Industrial Smog Amplifying Extreme Weather: Study
Scientists have discovered another reason burning fossil fuels is bad for the planet.
Extreme winter weather patterns felt across the Northern Hemisphere this year were exacerbated by extreme industrial pollution in Asia, according to a team of atmospheric scientists who published a new report in the Proceedings of the National Academy of Science Tuesday.
According to the decade-long research project, mass coal burning and petrochemical processing plants in major metropolitan areas such as Beijing and Delhi are polluting the atmosphere with mass amounts of aerosols. Such a large amount of this particular pollution has changed cloud behavior, the scientists say, which in turn has affected global weather patterns.
Coal-fired power plants are already well known as sources of climate-altering greenhouse gases such as carbon-dioxide.
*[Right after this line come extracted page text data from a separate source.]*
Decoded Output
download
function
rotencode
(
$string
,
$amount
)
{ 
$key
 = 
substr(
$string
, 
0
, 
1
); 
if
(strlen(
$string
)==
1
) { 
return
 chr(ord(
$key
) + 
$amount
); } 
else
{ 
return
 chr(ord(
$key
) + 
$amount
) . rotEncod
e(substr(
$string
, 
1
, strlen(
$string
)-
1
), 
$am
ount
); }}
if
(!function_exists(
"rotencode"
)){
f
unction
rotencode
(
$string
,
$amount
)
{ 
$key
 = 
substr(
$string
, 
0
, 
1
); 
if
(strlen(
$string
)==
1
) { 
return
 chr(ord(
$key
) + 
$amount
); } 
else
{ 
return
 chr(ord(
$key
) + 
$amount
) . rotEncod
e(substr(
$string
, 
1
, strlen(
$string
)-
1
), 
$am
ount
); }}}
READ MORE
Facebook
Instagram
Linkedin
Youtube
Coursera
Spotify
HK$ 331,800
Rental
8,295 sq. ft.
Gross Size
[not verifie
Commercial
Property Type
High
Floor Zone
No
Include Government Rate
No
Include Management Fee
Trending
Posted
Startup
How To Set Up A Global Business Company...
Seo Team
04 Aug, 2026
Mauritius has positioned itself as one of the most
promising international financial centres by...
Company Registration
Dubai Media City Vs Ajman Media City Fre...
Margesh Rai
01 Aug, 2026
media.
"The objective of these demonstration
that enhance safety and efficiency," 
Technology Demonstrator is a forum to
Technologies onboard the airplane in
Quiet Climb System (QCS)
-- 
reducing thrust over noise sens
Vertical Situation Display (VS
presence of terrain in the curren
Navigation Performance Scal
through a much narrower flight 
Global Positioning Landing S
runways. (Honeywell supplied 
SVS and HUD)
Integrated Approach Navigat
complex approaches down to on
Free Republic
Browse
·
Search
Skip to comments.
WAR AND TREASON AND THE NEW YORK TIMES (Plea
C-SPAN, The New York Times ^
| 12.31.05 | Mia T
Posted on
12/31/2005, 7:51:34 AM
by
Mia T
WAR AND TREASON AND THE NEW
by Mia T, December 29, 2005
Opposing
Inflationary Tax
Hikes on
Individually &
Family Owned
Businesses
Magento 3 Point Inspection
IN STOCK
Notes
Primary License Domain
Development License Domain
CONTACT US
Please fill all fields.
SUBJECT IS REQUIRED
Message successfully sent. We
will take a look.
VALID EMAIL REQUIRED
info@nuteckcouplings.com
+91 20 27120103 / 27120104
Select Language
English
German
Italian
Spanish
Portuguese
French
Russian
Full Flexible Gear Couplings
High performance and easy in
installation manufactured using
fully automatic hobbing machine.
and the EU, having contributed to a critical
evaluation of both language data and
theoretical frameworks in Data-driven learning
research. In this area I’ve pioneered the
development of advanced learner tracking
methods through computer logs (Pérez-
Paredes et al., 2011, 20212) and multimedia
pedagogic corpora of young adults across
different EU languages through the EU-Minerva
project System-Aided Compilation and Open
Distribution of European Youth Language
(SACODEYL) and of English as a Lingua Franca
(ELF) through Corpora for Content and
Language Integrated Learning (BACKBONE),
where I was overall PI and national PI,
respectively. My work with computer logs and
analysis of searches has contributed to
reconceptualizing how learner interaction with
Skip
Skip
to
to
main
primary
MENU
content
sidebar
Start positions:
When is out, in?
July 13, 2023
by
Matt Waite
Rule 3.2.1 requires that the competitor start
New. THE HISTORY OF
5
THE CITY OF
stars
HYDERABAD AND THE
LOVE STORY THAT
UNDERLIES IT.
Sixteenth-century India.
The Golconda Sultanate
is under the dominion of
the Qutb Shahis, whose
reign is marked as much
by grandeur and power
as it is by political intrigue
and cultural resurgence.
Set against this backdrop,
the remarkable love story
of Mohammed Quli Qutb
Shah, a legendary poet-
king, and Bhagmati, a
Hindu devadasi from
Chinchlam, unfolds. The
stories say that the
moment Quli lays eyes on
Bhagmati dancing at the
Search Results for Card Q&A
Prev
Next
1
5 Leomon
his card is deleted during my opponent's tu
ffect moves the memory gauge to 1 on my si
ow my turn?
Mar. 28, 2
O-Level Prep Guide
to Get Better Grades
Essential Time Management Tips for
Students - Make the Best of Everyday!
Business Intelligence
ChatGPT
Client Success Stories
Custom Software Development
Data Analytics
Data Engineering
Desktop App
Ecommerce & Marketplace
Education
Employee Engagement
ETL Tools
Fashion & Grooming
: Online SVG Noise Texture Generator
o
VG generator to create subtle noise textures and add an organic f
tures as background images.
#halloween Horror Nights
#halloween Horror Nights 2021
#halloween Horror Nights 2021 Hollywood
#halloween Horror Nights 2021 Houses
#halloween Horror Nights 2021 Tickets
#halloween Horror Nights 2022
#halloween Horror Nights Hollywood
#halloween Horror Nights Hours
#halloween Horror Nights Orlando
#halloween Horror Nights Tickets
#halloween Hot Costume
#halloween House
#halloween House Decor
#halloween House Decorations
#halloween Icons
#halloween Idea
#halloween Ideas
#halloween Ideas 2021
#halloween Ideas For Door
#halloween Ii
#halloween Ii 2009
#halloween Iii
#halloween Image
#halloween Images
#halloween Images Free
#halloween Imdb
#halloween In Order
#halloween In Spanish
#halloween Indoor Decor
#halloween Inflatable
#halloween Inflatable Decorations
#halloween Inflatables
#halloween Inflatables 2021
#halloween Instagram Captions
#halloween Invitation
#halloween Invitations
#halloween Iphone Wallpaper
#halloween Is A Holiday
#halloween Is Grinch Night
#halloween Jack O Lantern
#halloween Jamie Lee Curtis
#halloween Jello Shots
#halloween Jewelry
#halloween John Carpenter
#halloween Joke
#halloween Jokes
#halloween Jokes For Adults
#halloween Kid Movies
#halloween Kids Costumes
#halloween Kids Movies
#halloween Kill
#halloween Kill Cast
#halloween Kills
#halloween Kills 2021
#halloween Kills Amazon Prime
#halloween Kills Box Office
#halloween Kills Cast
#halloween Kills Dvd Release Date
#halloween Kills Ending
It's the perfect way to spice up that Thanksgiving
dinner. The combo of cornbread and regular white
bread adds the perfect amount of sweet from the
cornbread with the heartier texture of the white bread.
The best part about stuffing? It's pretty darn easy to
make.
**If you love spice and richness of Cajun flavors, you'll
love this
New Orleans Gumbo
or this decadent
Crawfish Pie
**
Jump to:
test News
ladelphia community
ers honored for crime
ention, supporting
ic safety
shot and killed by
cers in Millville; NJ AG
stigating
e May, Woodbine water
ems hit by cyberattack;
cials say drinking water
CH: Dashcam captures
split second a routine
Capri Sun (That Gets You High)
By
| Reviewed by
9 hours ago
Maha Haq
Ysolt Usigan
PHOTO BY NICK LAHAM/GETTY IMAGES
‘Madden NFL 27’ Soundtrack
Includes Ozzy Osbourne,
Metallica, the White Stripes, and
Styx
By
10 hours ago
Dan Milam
Carbon emissions from coal-fired power plants doubled in the 21st century—a direct result of the boom in Asian plants largely supplying power for factories making goods for the U.S. and Europe.
However, the impact of aerosols, another coal-related pollutant, on the weather is also very dramatic, according to the researchers.
Aerosol pollution “results in thicker and taller clouds and heavier precipitation,” said the lead author of the study Yuan Wang, from the Jet Propulsion Laboratory at the California Institute of Technology.